Michou d’Aubervilliers : un film sur une parodie d’intégration



Par Fériel Berraies Guigny. Paris
Comment camoufler un petit arabe et le faire passer pour un « petit blanc bec » français ? Trame de l’histoire du film, qui porte à réfléchir. Racisme, immigration, intégration, marginalisation, tous ces thèmes sont étroitement entrelacés et cerise sur le gâteau : sur fond de guerre d’Algérie.
Décidemment une thématique indéclassable, pour ne pas dire indémodable pour la France!
Ce film qui sera en salle le 28 mars prochain, sort quelques mois après le film de Rachid Bouchareb, « Indigènes ». A rappeler qu’indigènes avait provoqué bon nombre de réactions, aujourd’hui complètement oubliés, et pourtant on y a tous cru.
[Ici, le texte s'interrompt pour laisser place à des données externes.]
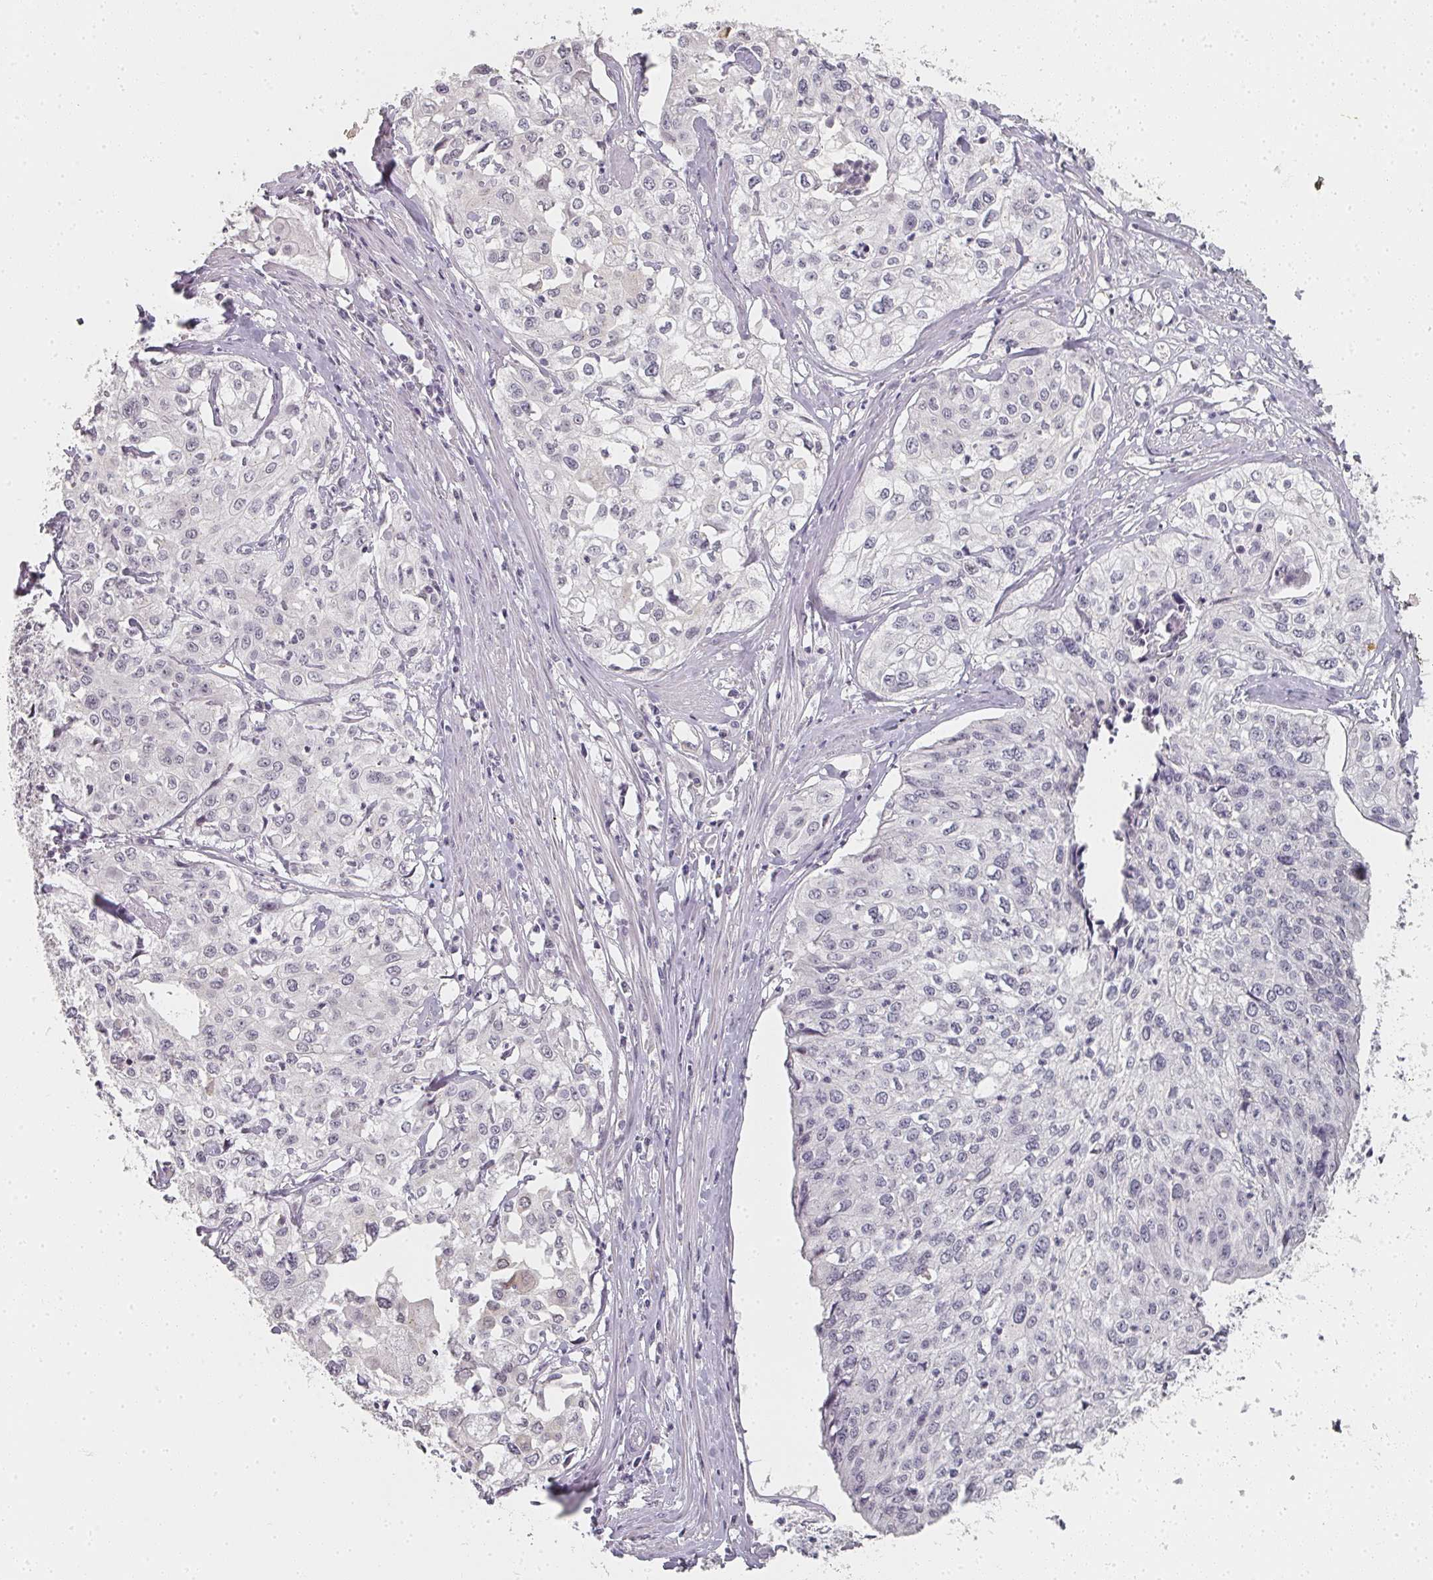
{"staining": {"intensity": "negative", "quantity": "none", "location": "none"}, "tissue": "cervical cancer", "cell_type": "Tumor cells", "image_type": "cancer", "snomed": [{"axis": "morphology", "description": "Squamous cell carcinoma, NOS"}, {"axis": "topography", "description": "Cervix"}], "caption": "This photomicrograph is of cervical cancer (squamous cell carcinoma) stained with immunohistochemistry (IHC) to label a protein in brown with the nuclei are counter-stained blue. There is no staining in tumor cells.", "gene": "SHISA2", "patient": {"sex": "female", "age": 31}}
S'inspirant de l'histoire vraie de Messaoud HATTOU, ce film répond à une problématique très contemporaine : comment faire la synthèse entre sa culture de naissance et celle avec laquelle on doit vivre .Cette double démarche est d'autant plus difficile à réaliser qu'elle s'inscrit aussi dans un équilibre à trouver entre famille d'origine et famille d’adoption. Comment créer son identité ? Ce film est la métaphore parfaite de ce que l'on observe aujourd'hui : comment vivre ensemble ?
Michou d'Auber raconte en effet l'histoire d'un enfant d'Aubervilliers, d'origine Kabyle, recueilli par un couple berrichon (Gérard Depardieu, Nathalie Baye) dans la France des années 60
Oui le cliché du pauvre petit arabe, démuni on connaît et de cette charité bien ordonnée, mais on en veut encore moins. Satire d’une époque, ou d’une société, mais également réalité d’un pan de l’histoire française qui laisse bien réfléchir, encore aujourd’hui. Il est des blessures dont on ne guérit pas et l’Algérie est pour la France, ce que le Vietnam a été pour les américains. Une plaie béante qui n’est pas prête de se cautériser.
Le réalisateur Thomas Gilou (Black mic-mac, La Vérité si je mens ) invite à poursuivre la réflexion sur les thèmes de l'immigration et de l'intégration à travers cette fiction. Mais le film reste minimaliste, naïf et on déplore certains raccourcis. Nous retiendrons malgré tout, qu’il dépeint les dangers de l’intolérance, et de l’ignorance qui à son tour devient xénophobie.
Pour les nostalgiques de l’Algérie française, ce film remet le couteau dans la plaie. Quand la France, fera-t-elle véritablement son mea culpa de cette triste époque et surtout quand en fera t elle son deuil ? A défaut, il faudra alors se méfier de ces allusions même passéistes d’une grandeur à jamais perdue.
La France est aujourd’hui orpheline de ses anciennes colonies, c’est un fait. Et on est tout de même lassés, de cette thématique récurrente, sur les pieds noirs, les indigènes et compagnie et leur intégration. Quant à l’intégration, il est affligeant de constater qu’on ne sort pas des discours, et que dans le fond, rien ne change. Les films, la littérature, on y a cru pour un temps mais aujourd’hui, un peu moins.
Next ! Passons à autre chose, me dirait on, mais non, il faut croire que c’est du vendeur et cela inspire toujours autant les fictions littéraires, et le septième Art. Et dans tout cela, ce que nous retenons nous, c’est peut être la prestation époustouflante du petit Samy Sghaier dans la peau de michou, on y croirait presque avec ces cheveux décolorés avec de l’eau oxygénée, et on en rirait presque de cette parodie touchante. Mais au fond, on a du mal à digérer, le paternalisme même non intentionnel du réalisateur, qui a voulu éveiller certaines consciences.




Synopsis :

Messaoud, 9 ans, est un enfant d'Aubervilliers. Parce que sa mère est malade, son père est obligé de le placer dans une famille d'accueil. Nous sommes en 1960, dans le contexte troublé des évènements d'Algérie. Gisèle, la femme chez qui il est placé, décide de travestir l’identité de Messaoud aux yeux de tous (même de son mari).Le garçon devient alors Michel, et c'est sous cette identité qu'il s'initie à la France profonde. Mais le mensonge de Gisèle, bientôt révélé, va mettre en péril leur relation naissante.